Biography: Muhammad Aamir Cheema is a Lecturer at Clayton School of Information Technology, Monash University, Australia. He obtained his PhD from UNSW Australia in 2011. He has significant research experience in the areas of location-based services, spatio-temporal databases, mobile and pervasive computing and probabilistic databases and publishes frequently in top-tier conferences and journals such as PVLDB, SIGMOD, ICDE, VLDBJ, TODS, TKDE etc. He has won several prestigious awards and honours including 2012 Malcolm Chaikin Prize for Research Excellence in Engineering, 2014 Deans Award for Excellence in Research by an ECR, two CiSRA best-paper-of-the-year awards (2009 and 2010), two one-of-the-best-papers awards (ICDE 2010 and ICDE 2012), two best paper awards (WISE 2013 and ADC 2010), and a poster-of-the-day award (ICDE 2011). He was the publication chair for DASFAA 2015, PC co-chair for ADC 2015, local co-chair for APWeb 2013 and workshop co-chair for MSTD 2013.

Providing Retrievability Guarantees in Cloud-Based Storage Services

Speaker: Dr. Yin Yang, College of Science and Engineering, Hamad Bin Khalifa University (HBKU)

Abstract: Nowadays users store increasingly large amounts of data in cloud-based storage services such as Google Drive, Apple iCloud Drive and Microsoft OneDrive. For important data, the user often wants to verify that her data stored over the cloud have not been corrupted or compromised, which we call data retrivability. Simple approaches to this problem tend to be inefficient (e.g., the user could download the entire dataset and verify it locally, which incurs high communication overhead) or ineffective (e.g., the user could download and verify random blocks of the data, which tends to miss small-scale data corruptions). Meanwhile, traditional data authentication methods often burden the cloud service with heavy computations, leading to increased costs for the service. This tutorial introduces to the audience several state-of-the-art solutions for verifying data retrievability.
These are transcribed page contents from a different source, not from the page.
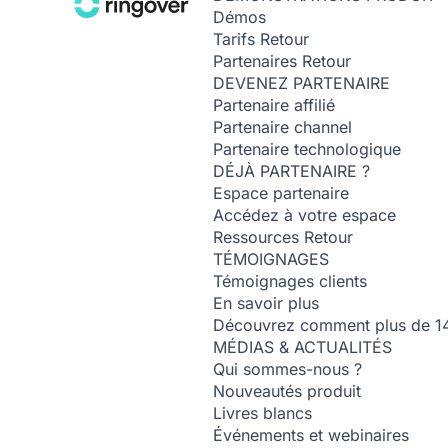
Démos
Tarifs
Retour
Partenaires
Retour
DEVENEZ PARTENAIRE
Partenaire affilié
Partenaire channel
Partenaire technologique
DÉJÀ PARTENAIRE ?
Espace partenaire
Accédez à votre espace
Ressources
Retour
TÉMOIGNAGES
Témoignages clients
En savoir plus
Découvrez comment plus de 14 0
MÉDIAS & ACTUALITÉS
Qui sommes-nous ?
Nouveautés produit
Livres blancs
Événements et webinaires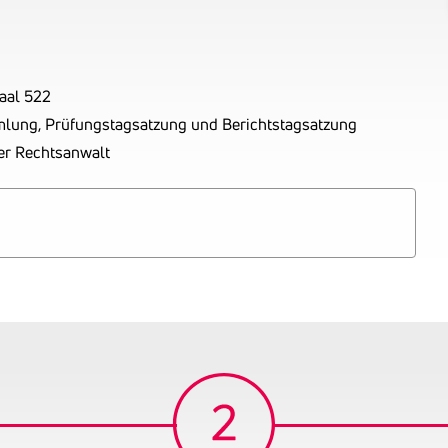
Saal 522
mlung, Prüfungstagsatzung und Berichtstagsatzung
er Rechtsanwalt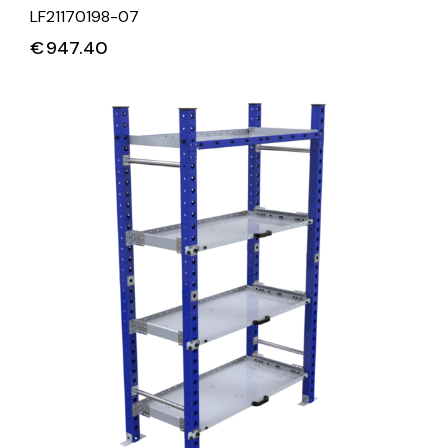
LF21170198-07
€
947.40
We will overview their main ideas, and compare their efficiency, effectiveness and security guarantees. Additionally, we will discuss several interesting issues and application scenarios that have not been sufficiently addressed by existing methods.
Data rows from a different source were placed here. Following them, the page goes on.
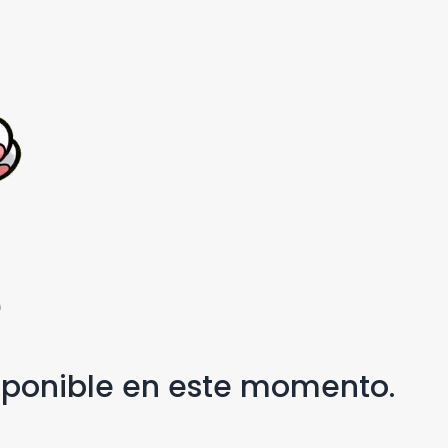
e
isponible en este momento.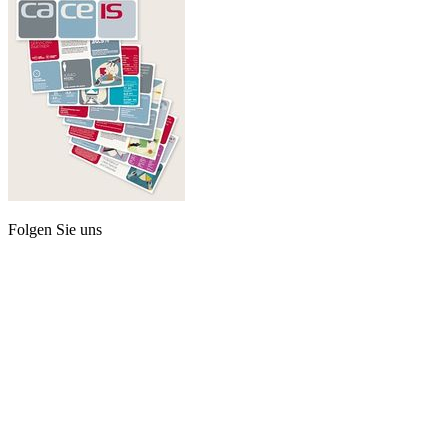
Folgen Sie uns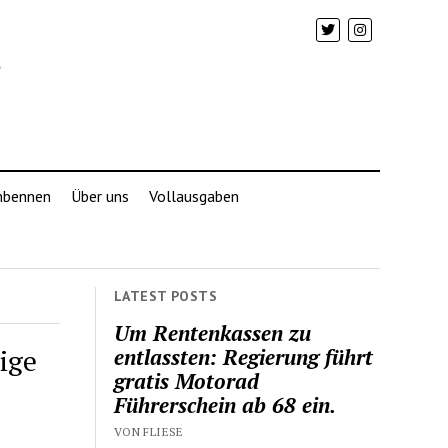
mbennen
Über uns
Vollausgaben
LATEST POSTS
Um Rentenkassen zu
ige
entlassten: Regierung führt
gratis Motorad
Führerschein ab 68 ein.
VON FLIESE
On Repairing Structural Problems In Semi-structured Data

Speaker: Dr. Shanshan Ying, Advanced Digital Sciences Center, Singapore

Abstract: Semi-structured data such as XML are popular for data interchange and storage. However, many XML documents have improper nesting where open- and close-tags are unmatched. Since some semi-structured data (e.g., Latex) have a flexible grammar and since many XML documents lack an accompanying DTD or XSD, we focus on computing a syntactic repair via the edit distance. To solve this problem, we propose a dynamic programming algorithm which takes cubic time. While this algorithm is not scalable, well-formed substrings of the data can be pruned to enable faster computation. Unfortunately, there are still cases where the dynamic program could be very expensive; hence, we give branch-and-bound algorithms based on various combinations of two heuristics, called MinCost and MaxBenefit, that trade off between accuracy and efficiency. Finally, we experimentally demonstrate the performance of these algorithms on real data.